When 22 medical staff from the concentration camps were on trial in the Nuremberg "Doctors' trial" in 1948, Oberheuser was the only female defendant. She commented of her gender that "being a woman didn't stop me being a good National Socialist. I think female National Socialists were every bit as valuable as men in keeping alive what we believe." She and the other members of the 'Hohenlychen group' had initially been captured by the British, but the Nuremberg Military Tribunal negotiated their transfer to U.S. custody to stand trial.

Oberheuser pleaded not guilty at her trial, but admitted in her affidavit that "I have myself dispensed five or six injections." Like the other defendants, she denied having taken part in the mass killing of Jews.
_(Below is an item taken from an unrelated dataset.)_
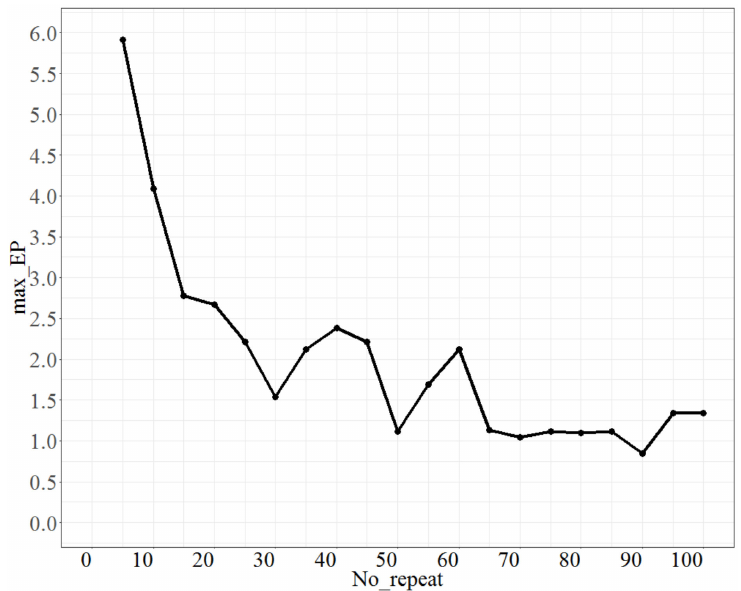
Figure 3. The behaviour of max_EPs as No_repeat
She was convicted of war crimes and crimes against humanity and sentenced to 20 years in prison. Her sentence was commuted to 10 years in January 1951. She benefited from the massive protests by West German citizens and politicians over the upcoming executions of the remaining 28 war criminals who were on death row under U.S. military law and from directly petitioning the Advisory Board.

==Later life==
Oberheuser served her sentence at Landsberg Prison, and was released after just five years in April 1952 for good behaviour. She became a family doctor in Stocksee, near Kiel, in West Germany. She lost her position in August 1958 after a Ravensbrück survivor recognized her, and the interior minister of Schleswig-Holstein, Helmut Lemke, revoked her medical license and shut down her practice. Oberheuser appealed to the Schleswig-Holstein administrative court, which rejected the appeal in December 1960. She never practiced medicine again and was fined. She died in a West German nursing home in 1978.

==Representations in popular culture==
- Herta is a central character in the novel Lilac Girls of Ravensbrück by Martha Hall Kelly.